> [PROBLEM] Reproduce verbatim the lines of the listing, starting at its first line and continuing through the line containing "442.6], [0, 0, 1]] dist [0.063441, -0.002772]", inclusive. Omit the pictures from your answer.

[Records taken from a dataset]
:::::

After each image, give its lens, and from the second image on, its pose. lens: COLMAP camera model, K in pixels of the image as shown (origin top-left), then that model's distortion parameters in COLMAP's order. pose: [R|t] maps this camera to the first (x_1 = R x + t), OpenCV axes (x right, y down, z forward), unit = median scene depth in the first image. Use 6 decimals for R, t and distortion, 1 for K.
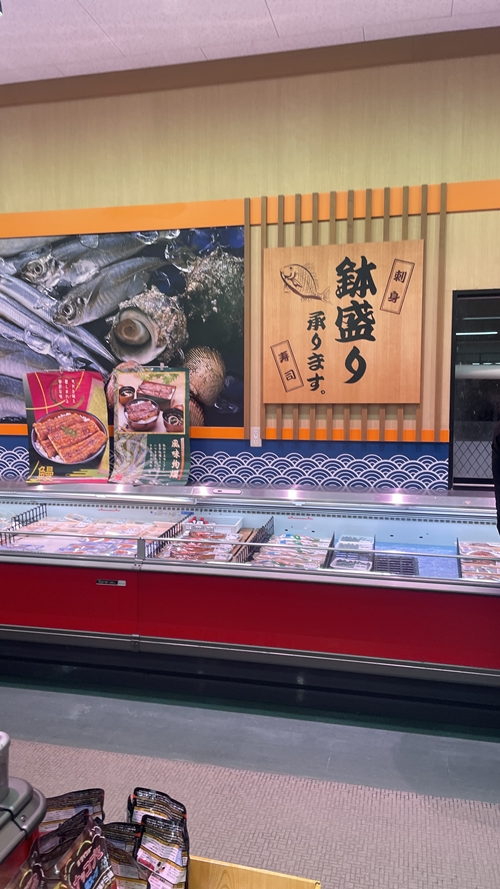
lens RADIAL K [[659.8, 0, 250.2], [0, 659.8, 442.6], [0, 0, 1]] dist [0.063441, -0.002772]
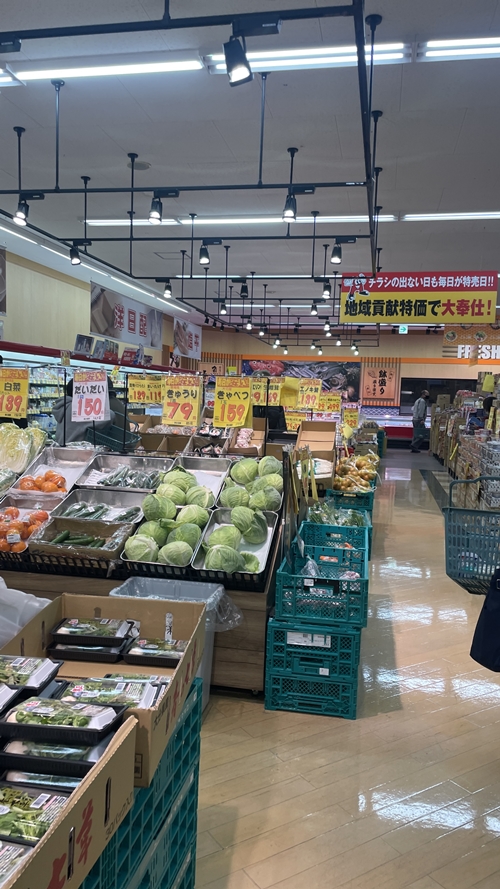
lens RADIAL K [[659.8, 0, 245.8], [0, 659.8, 439.7], [0, 0, 1]] dist [0.063441, -0.002772]
pose [[0.999758, 0.014992, 0.016088, -0.959788], [-0.016005, 0.997767, 0.064847, -0.053616], [-0.015080, -0.065089, 0.997766, -4.064592]]
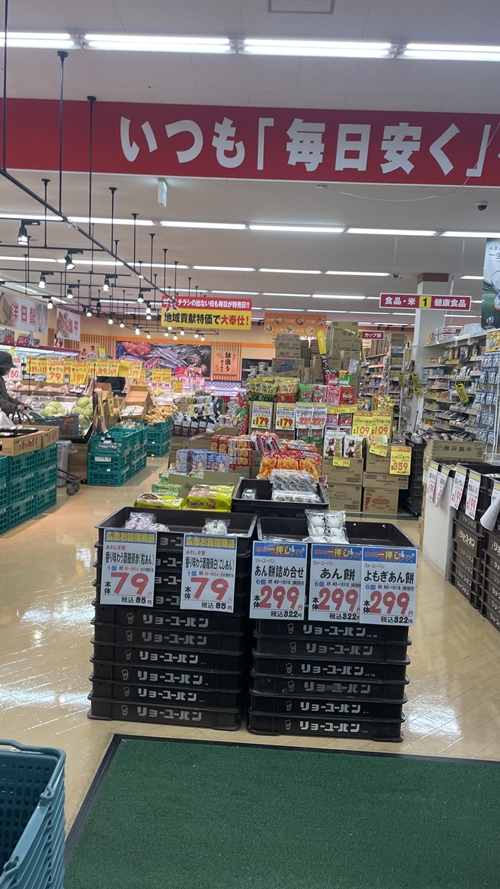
lens RADIAL K [[659.8, 0, 247.5], [0, 659.8, 451.5], [0, 0, 1]] dist [0.063441, -0.002772]
pose [[0.983990, 0.009322, 0.177981, -0.794786], [-0.030204, 0.992908, 0.114981, -0.056648], [-0.175646, -0.118516, 0.977293, -5.451011]]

:::::

> [RESPONSE AREA]
After each image, give its lens, and from the second image on, its pose. lens: COLMAP camera model, K in pixels of the image as shown (origin top-left), then that model's distortion parameters in COLMAP's order. pose: [R|t] maps this camera to the first (x_1 = R x + t), OpenCV axes (x right, y down, z forward), unit = median scene depth in the first image. Use 6 decimals for R, t and distortion, 1 for K.
lens RADIAL K [[659.8, 0, 250.2], [0, 659.8, 442.6], [0, 0, 1]] dist [0.063441, -0.002772]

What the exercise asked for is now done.